Indimenticabile Mariangela Melato. Renzo Arbore: "La canzone di Battisti che ci ha fatto innamorare"
Dieci anni fa, l'11 gennaio del 2013, se ne andava Mariangela Melato. A ricordare la grande attrice, oltre a il documentario in onda su Rai Storia "Mariangela!", è l'amore di sempre, Renzo Arbore: "È stata la più grande attrice del teatro italiano di sempre", confessa il grande showman all'Ansa e poi rivela. "Sono dieci anni che non c'è ma per me è come se fosse andata via ieri. Il dolore è rimasto quello, l'assenza costante. Perché non solo era un'artista di grandissimo talento, ma era proprio una donna, una persona bravissima".

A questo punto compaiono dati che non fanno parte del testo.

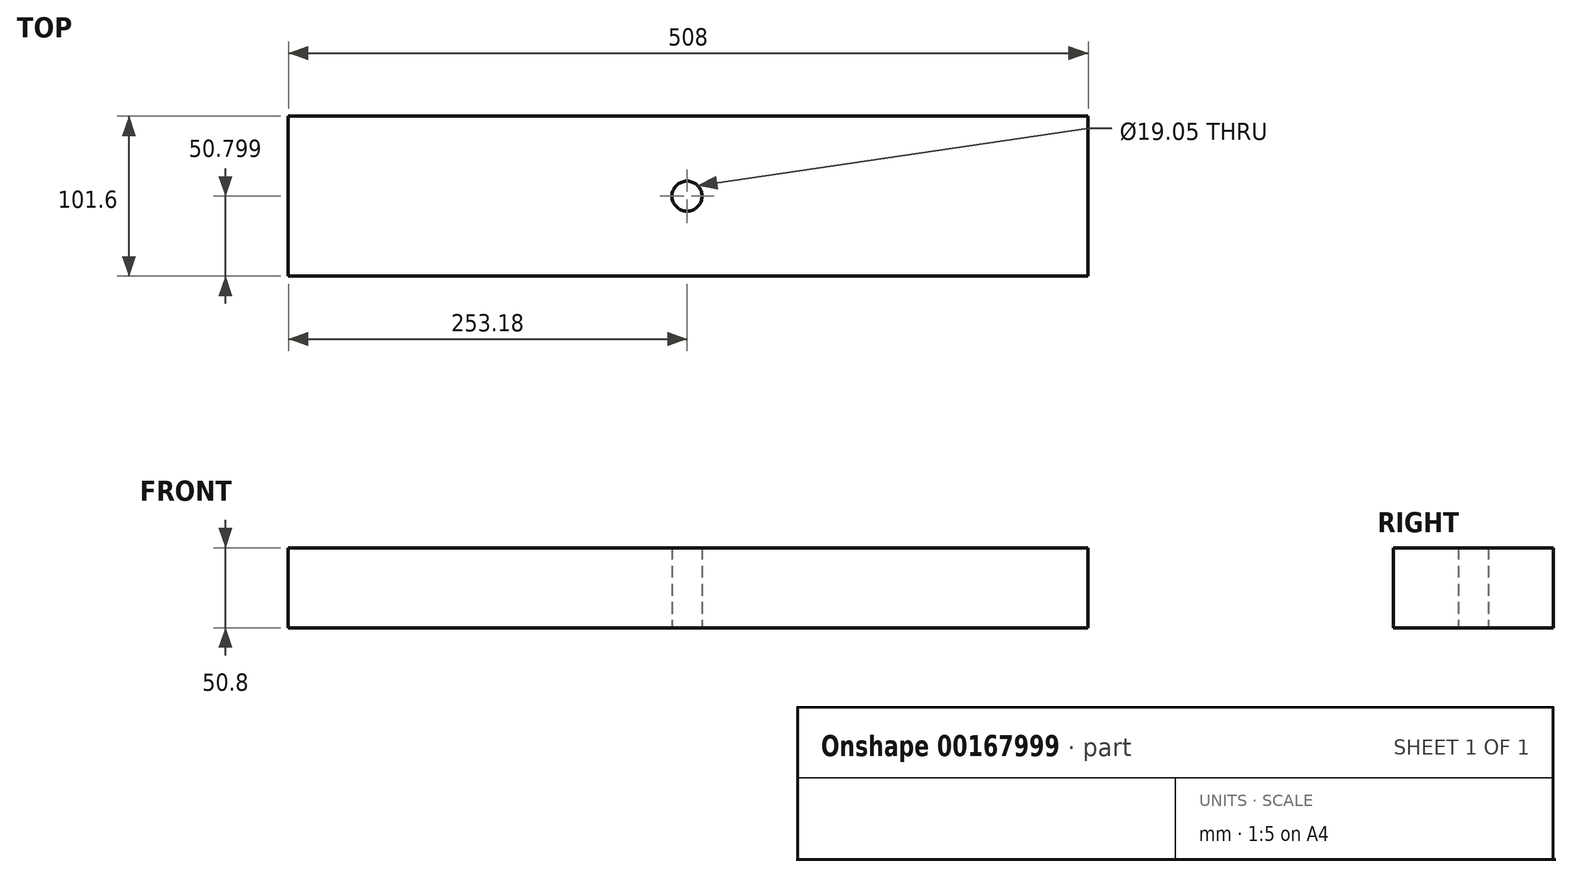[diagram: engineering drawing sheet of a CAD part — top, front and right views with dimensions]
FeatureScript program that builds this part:
annotation { "Feature Type Name" : "Feature", "Feature Type Description" : "" }
export const myFeature = defineFeature(function(context is Context, id is Id, definition is map)
    precondition{}
    {
        {
            var Q0;
            Q0=qCreatedBy(makeId("Top.planeOp"),FACE);
            var sketch = newSketch(context, id + "F0", { "sketchPlane" : qUnion([Q0])});
            skLineSegment(sketch, "E0.bottom", {"start": v(-253.18, 5.7) * mm, "end": v(254.82, 5.7) * mm});
            skLineSegment(sketch, "E0.top", {"start": v(-253.18, -95.9) * mm, "end": v(254.82, -95.9) * mm});
            skLineSegment(sketch, "E0.left", {"start": v(-253.18, 5.7) * mm, "end": v(-253.18, -95.9) * mm});
            skLineSegment(sketch, "E0.right", {"start": v(254.82, 5.7) * mm, "end": v(254.82, -95.9) * mm});
            skCircle(sketch, "E1", {"center": v(0, -45.1) * mm, "radius": 9.53 * mm});
            skSolve(sketch);
        }
        {
            var Q0;
            Q0=makeQuery(id+"F0.imprint","IMPRINT",FACE,{"disambiguationData":[TD([[makeQuery(id+"F0.imprint","IMPRINT",EDGE,{"derivedFrom":sQuery(id+"F0.wireOp",EDGE,"E0.bottom")}),-1.0]])]});
            extrude(context, id + "F1", {"entities" : qUnion([Q0]), "depth" : 50.8 * mm});
        }
    });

Renzo Arbore, che la diresse ne "Il Pap'occhio", esprime anche un cruccio: "Non credo sia stata celebrata come meritava. Spero sempre che qualcuno ne riscopra il grande valore d'artista. È stata una vera eccellenza italiana". La Melato era nata a Milano il 19 settembre del 1941, ma i suoi personaggi, in palcoscenico come in tv e al cinema, sembrano tutti interpretati oggi, per la straordinaria autenticità che donava loro. "Era coltissima anche se veniva da una famiglia di umili origini" (il padre era vigile urbano, la mamma sarta), "ironica, indipendente, sfuggiva alle regole dello spettacolo", prosegue Arbore. " "Non l'ho mai sentita cadere in piccinerie, invidie. Era curiosa di tutto e con una gran passione per l'arte e gli artisti. Non a caso era molto amata dai colleghi".

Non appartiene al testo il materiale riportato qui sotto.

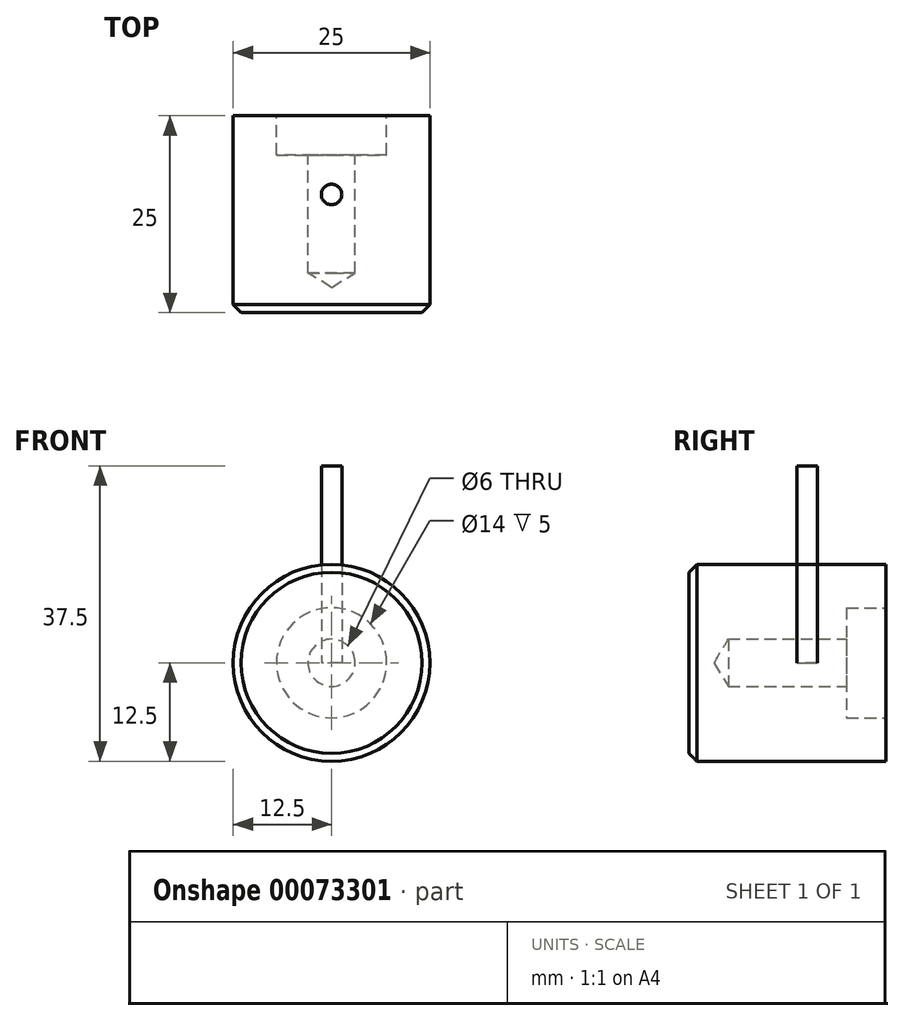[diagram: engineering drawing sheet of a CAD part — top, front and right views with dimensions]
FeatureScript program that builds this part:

La loro storia è iniziata all'alba degli anni '70. "L'avevo vista a una premiazione dei Nastri d'argento - sorride lui - La invitai a una festa a casa di Agostina Belli, l'attrice. C'era anche Lucio Battisti che teneva a farci ascoltare una canzone che ancora non aveva inciso. Mariangela ed io, eravamo entrambi reduci da storie malamente finite e quando lui intonò 'io vorrei, non vorrei ma se vuoi…' ecco, lì scattò un'intesa e ci innamorammo. Un amore che è durato tutta la vita, anche se abbiamo avuto altre storie, perché non era solo amore, ma stima, amicizia. Con lei ho scoperto il teatro con la T maiuscola, quello dei grandi registi, dell'avanguardia. Ricordo l'Orestea diretta da Ronconi: sei ore filate di spettacolo, in cui Mariangela recitava coperta di bende. Uno sforzo incredibile. Quando uscì in scena a un certo punto, mi riconobbe in platea appeso a una colonna per la disperazione", ride. "Ma ha fatto veramente di tutto", prosegue citando "Caro Michele" di Mario Monicelli, "Mimì metallurgico ferito nell'onore" e l'ormai cult "Travolti da un insolito destino" di Lina Wertmuller, la Filumena Marturano di Eduardo. A scorrere tutti i "grandi" con cui ha lavorato, dalla prosa al musical, non si finisce più: Luchino Visconti, Elio Petri, Giorgio Strehler, Pupi Avati, Giuseppe Bertolucci, Garinei e Giovannini, Vittorio De Sica, Luigi Comencini. "La sua lezione? I 'codici' cui attenersi per fare bene questo lavoro: ovvero farlo con rispetto, per sé stessi, per il pubblico e i colleghi. Non per ambizione e vanità, ma per la bellezza e il valore del lavoro artistico in se'.